In 1960, the incumbent POTUS, Dwight D. Eisenhower, was completing his second term and was ineligible for re-election.  In 2016, the incumbent POTUS, Barack H. Obama, is completing his second term and is ineligible for re-election.

1960 saw the election of the youngest-elected president in history, John F. Kennedy, at age 43.*  2016 could see the election of the first woman president in history, Hillary R. Clinton.  If Secretary Clinton is elected, however, she would continue Democratic control of the Executive Branch for a third term, while JFK's election in 1960 changed control from the Republicans to the Democrats.

The Election of 1960 was the closest presidential contest of the 20th century. We shall have to wait until tonight or perhaps even into tomorrow morning to find out if the Election of 2016 will also be close.

In 1960, third party candidate Harry F. Byrd, a segregationist senator from Virginia,  won 15 electoral votes.  Although there are third and fourth party candidates in 2016, it is not expected that either will win any electoral votes.  

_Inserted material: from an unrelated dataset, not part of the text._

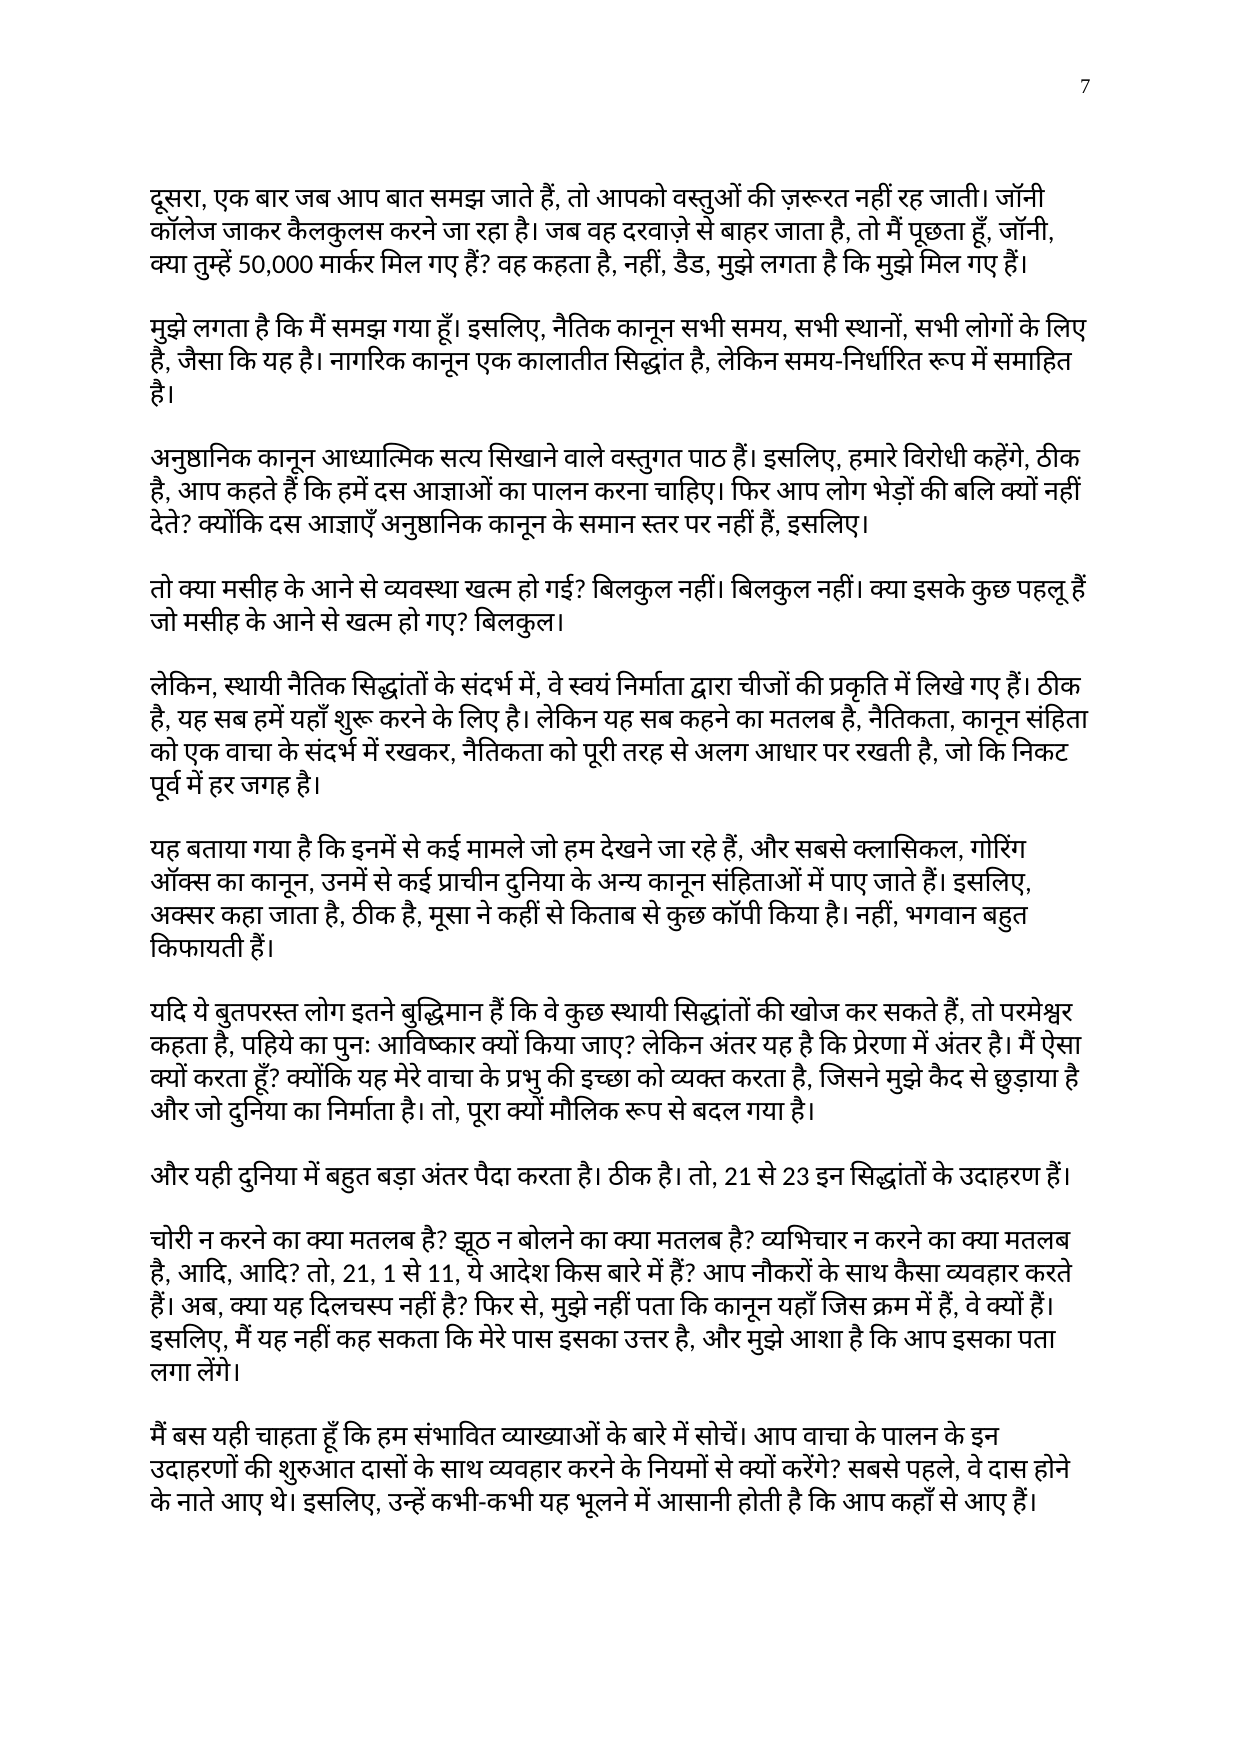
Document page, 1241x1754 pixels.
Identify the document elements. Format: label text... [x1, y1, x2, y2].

text अनुष्ठानिक कानून आध्यात्मिक सत्य सिखाने वाले वस्तुगत पाठ हैं। इसलिए, हमारे विरोधी कहेंगे, ठीक है, आप कहते हैं कि हमें दस आज्ञाओं का पालन करना चाहिए। फिर आप लोग भेड़ों की बलि क्यों नहीं देते? क्योंकि दस आज्ञाएँ अनुष्ठानिक कानून के समान स्तर पर नहीं हैं, इसलिए। [150, 442, 1090, 541]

The two major party nominees of 1960 represented two different coasts of the United States.  Vice-President Nixon of California watched returns from his suite at the Ambassador Hotel in Los Angeles while Senator Kennedy of Massachusetts watched them from the Kennedy Compound in Hyannis Port. 

The two major party nominees of 2016 represent not only the same coast but also the same state.  Mr. Trump and Mrs. Clinton are both New Yorkers.

As far as the electoral maps, the two elections are likely to have some different outcomes.  In 1960, the Republicans carried California, Oregon & Washington. In 2016, those three Western states will go to the Democrats.  In 1960, the Democrats won Texas, Arkansas, Louisiana, and South Carolina.  Those Southern states will switch to the Republicans in 2016.

The state of Ohio has chosen the winner in every presidential election since 1964, but in 1960 it went to the loser, Richard Nixon.  If pre-election polls are correct, Mr. Trump will win Ohio but lose the election.  That, of course, remains to be seen.

*John F. Kennedy, although the youngest elected POTUS, is not the youngest.  That distinction belongs to Theodore Roosevelt who was 42 years old when he assumed the presidency on the death of President William McKinley."